Put call parity is an important relationship in options pricing. Let's test our prices to see if they obey this relationship.
To do so I add a simple helper function to payoff.ml to get the npv of some future cash:
(* get the net present value of some amount *)
let npv ~amt ~rate ~time = amt *. exp(-1.0 *. rate *. time);;
...and the tests themselves.
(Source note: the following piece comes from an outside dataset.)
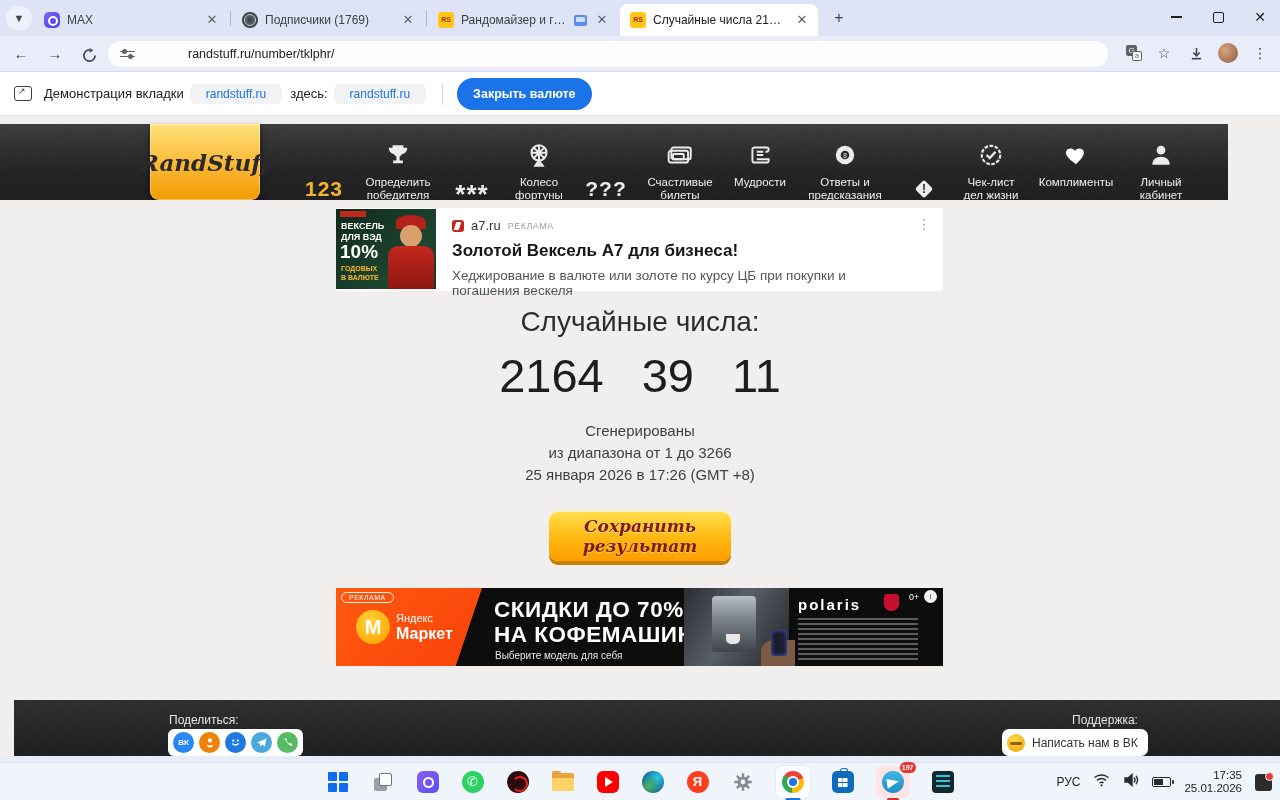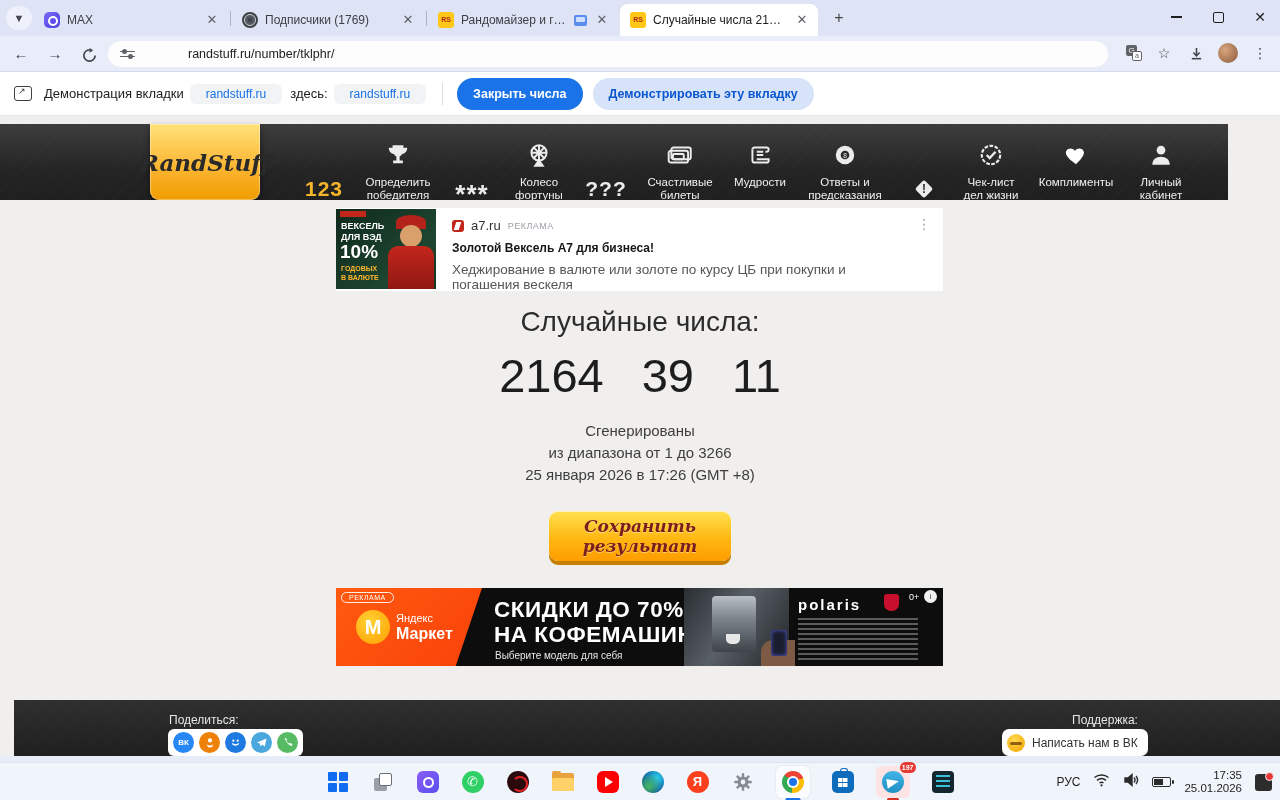"Закрыть числа" button.btn-primary { text: числа -> валюте }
Note that the put/call parity relationship for digitals is slightly different:
let assert_nearly ?(tolerance = 0.001) label a b =
Printf.printf "Test %s - a: %f b: %f\n" label a b;
assert( abs_float(a-.b) <tolerance );;
let spot = 1.613 in
let expiry = 0.25 in
let r = 0.055 in
let strike = 1.600 in
let discount x = Payoff.npv ~rate:r ~time:expiry ~amt:x in
let mc payoff =
Mc1c.sim
~payoff:payoff
~expiry:expiry
~spot:spot
~vol:0.35
~r:r
~num_paths:100000 in
let price payoff = mc (payoff ~strike:strike) in
assert_nearly
"Put call parity"
((price Payoff.call) +. (discount strike))
((price Payoff.put) +. spot);
assert_nearly
~tolerance:0.01
"Digital put/digital call parity"
((price Payoff.digital_put) +. (price Payoff.digital_call))
(discount 1.0)
;;
Here's the output:
Test Put call parity - a: 1.707748 b: 1.708199
Test Digital put/digital call parity - a: 0.982665 b: 0.986344
Trebles all round! The prices are ok. It's also interesting that ocaml is actually even faster than I thought. I was running bytecode and if you use ocamlopt to create native code my examples run about five times faster.